Australia over my life-time has taken a more and more punitive approach to people on compensation or social security – ‘Of all of the factoids bequeathed to us by departing treasurer Joe Hockey, the most dangerous is that the Australian population can be divided into two: “lifters” and “leaners”.’ (Peter Martin, ‘Hockey’s dangerous legacy: We’re neither lifters nor leaners’ Sydney Morning Herald (September 18, 2015).
This attitude and (until COVID-19) the punitive approach to welfare and compensation has meant that more and more law has been passed to ensure that no-one gets one-cent more than they are entitled to – mutual obligation requirements that require people to apply for jobs they’ll never get, cashless welfare card, having to submit to multiple medical examinations, private investigators videoing people trying to function and (until COVID-19) an ‘Newstart’ allowance that committed recipients to live in poverty. Legislation like the Civil Liability Act 2002 (NSW) was intended to and has made claims for common law compensation harder and reduced the amount of damages that an be paid. It is not surprising that there are many provisions in the workers compensation legislation to ensure that insurers not only can, but given their duties to their shareholders and clients, must seek to minimise payments hence we see and hear reports of intolerable conduct – close supervision etc. Whether you have to report constantly to Centrelink or an insurer, being ‘on compo’ is no luxury.

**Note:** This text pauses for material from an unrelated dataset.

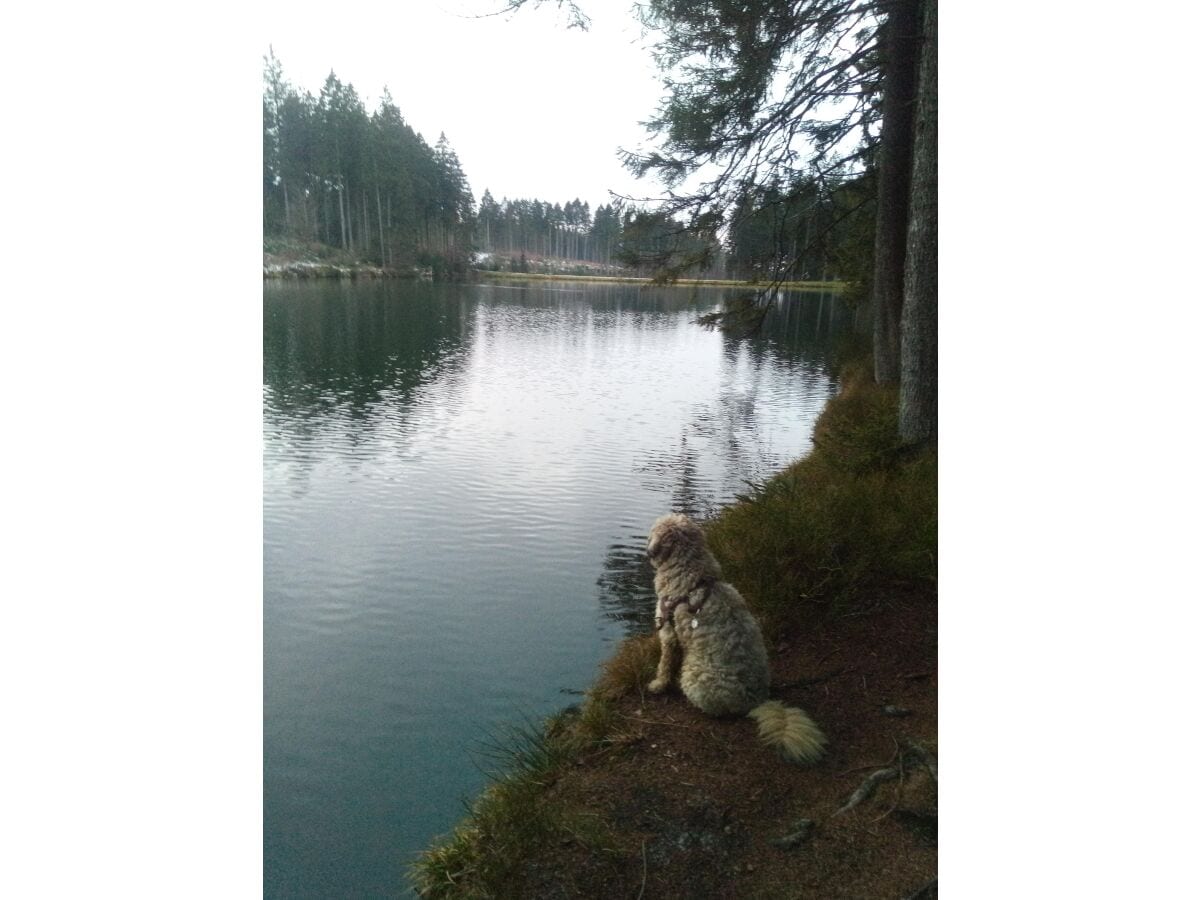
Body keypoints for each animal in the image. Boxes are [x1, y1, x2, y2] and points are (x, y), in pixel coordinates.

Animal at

To the extent that s 60B might apply to an insurer it would be, as it is for an employer, limited. It involves victimisation due to absence. I suspect an insurer that saw that a person who was able to take active part in an emergency response would be able to point to evidence to show that any decision was not due to the person’s ‘absence’ whilst responding but what their response indicated about their eligibility to compensation.
The claim that the insurer said it was ok ‘as long as what they do complies with the medical certificate’ just opens the door to an argument of what was permitted, and what did the person do. The employee may say they did no more, the insurer may disagree. That can only be resolved through the dispute resolution processes in the legislation.
Remember that a workers’ compensation insurer is not the worker’s insurer. It is the employer’s insurer. And the primary obligation of any company is to its shareholders. They may make money by being an insurer and they have to protect employers by paying out compensation as required by law; but they also make sure they don’t pay out anymore than that which is required by law.